* **GOALS**
a: Answer these questions about the forum thread on White Widow harvest time:
(i) How many days of flowering does the quote from Dinafem's site give?
(ii) What tool does rebel use to check the plants?
(iii) What flowering time does 7greeneyes give?
b: From the forum thread on White Widow harvest time, write out word for word the part that opens with the words containing "# Average harvest" and closes with "and present grow.".

* **DOCUMENT SEGMENT**
————

# Average harvest time for White Widow



## rebel (Apr 27, 2014)

I got 1 nirvana and 1 Dinafem WW. day 63 flower
To those that have grown it, whats your norm harvest time ? 
my last grow i chopped at day 72 i think.
ive yet to see any ambers on last and present grow.


----------



## The Hemp Goddess (Apr 28, 2014)

What do the breeder's give as flowering estimates?  What are you checking the trichs with and how are you doing it?


----------



## rebel (Apr 28, 2014)

THG heres from Dinafems site - &#8226;55 days of flowering. and I grew this the last round and chopped at 72 days without any ambers.
Nirvanas - Flowering Period 8 - 10 weeks(this one has the biggest cola and looks more ready.
Both the WW's are clones from my previous grow
Sour kosher - doesn't say but according the parents 8wks or more

I chk with the small jewelers loupe out from under the lights
I don't want ambers but would like to see a few.


----------



## rebel (Apr 28, 2014)

pics in the grow journal


----------



## 7greeneyes (Apr 28, 2014)

10 weeks minimum.


----------



## 000StankDank000 (Jun 17, 2014)

Rebel what day did you chop your WW at? Are you happy with it or feel it should have gone longer?


----------



## johnnybuds (Dec 1, 2016)

:yeahthat:





7greeneyes said:


> 10 weeks minimum.


----------

————

Saved data entries
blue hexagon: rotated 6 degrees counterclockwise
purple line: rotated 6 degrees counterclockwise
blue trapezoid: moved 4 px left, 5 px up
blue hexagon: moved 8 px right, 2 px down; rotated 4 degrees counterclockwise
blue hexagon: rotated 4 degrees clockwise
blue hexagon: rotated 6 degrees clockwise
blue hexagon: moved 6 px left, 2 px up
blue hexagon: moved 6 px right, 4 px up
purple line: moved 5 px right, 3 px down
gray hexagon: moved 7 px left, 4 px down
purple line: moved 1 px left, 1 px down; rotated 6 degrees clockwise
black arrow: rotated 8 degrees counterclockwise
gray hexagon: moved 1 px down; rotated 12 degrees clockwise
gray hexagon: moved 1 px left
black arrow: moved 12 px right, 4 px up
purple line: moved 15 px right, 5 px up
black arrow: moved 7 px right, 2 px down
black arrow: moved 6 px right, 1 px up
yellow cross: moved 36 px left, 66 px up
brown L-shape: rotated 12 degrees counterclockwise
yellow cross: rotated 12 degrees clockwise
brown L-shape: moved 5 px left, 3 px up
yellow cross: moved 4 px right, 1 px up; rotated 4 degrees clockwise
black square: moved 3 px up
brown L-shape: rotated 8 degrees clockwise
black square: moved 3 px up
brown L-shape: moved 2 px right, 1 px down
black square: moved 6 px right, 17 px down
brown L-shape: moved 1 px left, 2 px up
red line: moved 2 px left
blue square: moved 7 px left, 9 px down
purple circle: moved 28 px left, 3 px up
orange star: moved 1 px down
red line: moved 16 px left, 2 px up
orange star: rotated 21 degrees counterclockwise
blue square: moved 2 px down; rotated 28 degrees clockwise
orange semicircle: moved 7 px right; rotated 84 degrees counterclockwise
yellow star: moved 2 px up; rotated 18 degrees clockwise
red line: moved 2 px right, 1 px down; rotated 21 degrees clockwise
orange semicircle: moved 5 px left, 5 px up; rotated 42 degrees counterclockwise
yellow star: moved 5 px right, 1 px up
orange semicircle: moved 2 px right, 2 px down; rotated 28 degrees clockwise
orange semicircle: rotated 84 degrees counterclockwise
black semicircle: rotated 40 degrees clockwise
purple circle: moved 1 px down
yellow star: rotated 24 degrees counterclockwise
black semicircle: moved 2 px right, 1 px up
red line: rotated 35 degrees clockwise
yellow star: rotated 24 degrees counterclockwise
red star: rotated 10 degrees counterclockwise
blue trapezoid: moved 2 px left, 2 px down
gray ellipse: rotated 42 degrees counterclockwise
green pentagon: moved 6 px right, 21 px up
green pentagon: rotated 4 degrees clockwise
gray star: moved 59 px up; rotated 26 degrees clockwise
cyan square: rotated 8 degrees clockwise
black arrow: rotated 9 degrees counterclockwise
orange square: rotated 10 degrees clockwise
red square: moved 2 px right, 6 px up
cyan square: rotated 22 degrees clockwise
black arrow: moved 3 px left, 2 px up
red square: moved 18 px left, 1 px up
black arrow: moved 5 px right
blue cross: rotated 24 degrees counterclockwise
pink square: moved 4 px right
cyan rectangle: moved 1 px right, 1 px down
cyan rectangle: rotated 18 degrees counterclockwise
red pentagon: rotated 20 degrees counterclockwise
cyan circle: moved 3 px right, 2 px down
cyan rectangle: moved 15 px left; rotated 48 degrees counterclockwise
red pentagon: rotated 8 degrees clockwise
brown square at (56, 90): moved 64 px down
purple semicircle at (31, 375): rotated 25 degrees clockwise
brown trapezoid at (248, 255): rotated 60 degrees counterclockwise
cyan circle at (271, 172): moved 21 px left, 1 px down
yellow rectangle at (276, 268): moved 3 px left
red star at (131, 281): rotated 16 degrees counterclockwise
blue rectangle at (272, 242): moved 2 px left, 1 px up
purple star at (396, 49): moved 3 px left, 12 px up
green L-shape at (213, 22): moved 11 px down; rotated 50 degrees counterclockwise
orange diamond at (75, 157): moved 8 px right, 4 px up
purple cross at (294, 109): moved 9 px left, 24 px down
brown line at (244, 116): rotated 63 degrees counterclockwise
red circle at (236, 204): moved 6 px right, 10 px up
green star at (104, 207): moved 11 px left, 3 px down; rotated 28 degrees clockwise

————

* **SOLVED PROBLEMS**
a:
(i) 55 days.
(ii) A small jeweler's loupe.
(iii) 10 weeks minimum.

b:
# Average harvest time for White Widow



## rebel (Apr 27, 2014)

I got 1 nirvana and 1 Dinafem WW. day 63 flower
To those that have grown it, whats your norm harvest time ? 
my last grow i chopped at day 72 i think.
ive yet to see any ambers on last and present grow.